-- Opening Marker --
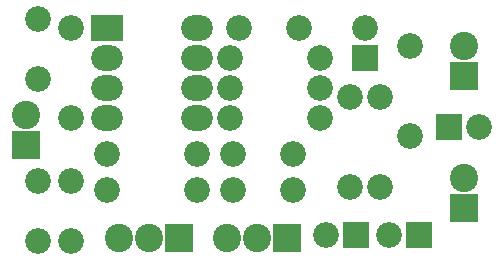
<source format=gts>
%FSLAX46Y46*%
G04 Gerber Fmt 4.6, Leading zero omitted, Abs format (unit mm)*
G04 Created by KiCad (PCBNEW (2014-10-18 BZR 5203)-product) date 10/11/2014 14:08:34*
%MOMM*%
G01*
G04 APERTURE LIST*
%ADD10C,0.150000*%
%ADD11C,2.178000*%
%ADD12R,2.178000X2.178000*%
%ADD13R,2.400000X2.400000*%
%ADD14C,2.400000*%
%ADD15R,2.686000X2.178000*%
%ADD16O,2.686000X2.178000*%
G04 APERTURE END LIST*
D10*
D11*
X147701000Y-113665000D03*
X147701000Y-108585000D03*
X147701000Y-122301000D03*
X147701000Y-127381000D03*
X164211000Y-123063000D03*
X169291000Y-123063000D03*
X150495000Y-127381000D03*
X150495000Y-122301000D03*
X164211000Y-120015000D03*
X169291000Y-120015000D03*
D12*
X174625000Y-126873000D03*
D11*
X172085000Y-126873000D03*
D12*
X182499000Y-117729000D03*
D11*
X185039000Y-117729000D03*
D12*
X179959000Y-126873000D03*
D11*
X177419000Y-126873000D03*
D12*
X175387000Y-111887000D03*
D11*
X175387000Y-109347000D03*
X164719000Y-109347000D03*
X169799000Y-109347000D03*
X153543000Y-120015000D03*
X161163000Y-120015000D03*
X171577000Y-111887000D03*
X163957000Y-111887000D03*
X163957000Y-116967000D03*
X171577000Y-116967000D03*
X161163000Y-123063000D03*
X153543000Y-123063000D03*
X179197000Y-118491000D03*
X179197000Y-110871000D03*
X174117000Y-115189000D03*
X174117000Y-122809000D03*
X176657000Y-122809000D03*
X176657000Y-115189000D03*
X163957000Y-114427000D03*
X171577000Y-114427000D03*
X150495000Y-109347000D03*
X150495000Y-116967000D03*
D13*
X168783000Y-127127000D03*
D14*
X166243000Y-127127000D03*
X163703000Y-127127000D03*
D13*
X159639000Y-127127000D03*
D14*
X157099000Y-127127000D03*
X154559000Y-127127000D03*
D13*
X146685000Y-119253000D03*
D14*
X146685000Y-116713000D03*
D13*
X183769000Y-124587000D03*
D14*
X183769000Y-122047000D03*
D13*
X183769000Y-113411000D03*
D14*
X183769000Y-110871000D03*
D15*
X153543000Y-109347000D03*
D16*
X153543000Y-111887000D03*
X153543000Y-114427000D03*
X153543000Y-116967000D03*
X161163000Y-116967000D03*
X161163000Y-114427000D03*
X161163000Y-111887000D03*
X161163000Y-109347000D03*
M02*

</source>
-- Closing Marker --
EXERCISE: Copy word for word the stretch of entries above from the line that has "X164211000Y-123063000D03*" through the line that has "X174117000Y-115189000D03*", both ends included, and nothing outside it.

TASK RESULT:
X164211000Y-123063000D03*
X169291000Y-123063000D03*
X150495000Y-127381000D03*
X150495000Y-122301000D03*
X164211000Y-120015000D03*
X169291000Y-120015000D03*
D12*
X174625000Y-126873000D03*
D11*
X172085000Y-126873000D03*
D12*
X182499000Y-117729000D03*
D11*
X185039000Y-117729000D03*
D12*
X179959000Y-126873000D03*
D11*
X177419000Y-126873000D03*
D12*
X175387000Y-111887000D03*
D11*
X175387000Y-109347000D03*
X164719000Y-109347000D03*
X169799000Y-109347000D03*
X153543000Y-120015000D03*
X161163000Y-120015000D03*
X171577000Y-111887000D03*
X163957000Y-111887000D03*
X163957000Y-116967000D03*
X171577000Y-116967000D03*
X161163000Y-123063000D03*
X153543000Y-123063000D03*
X179197000Y-118491000D03*
X179197000Y-110871000D03*
X174117000Y-115189000D03*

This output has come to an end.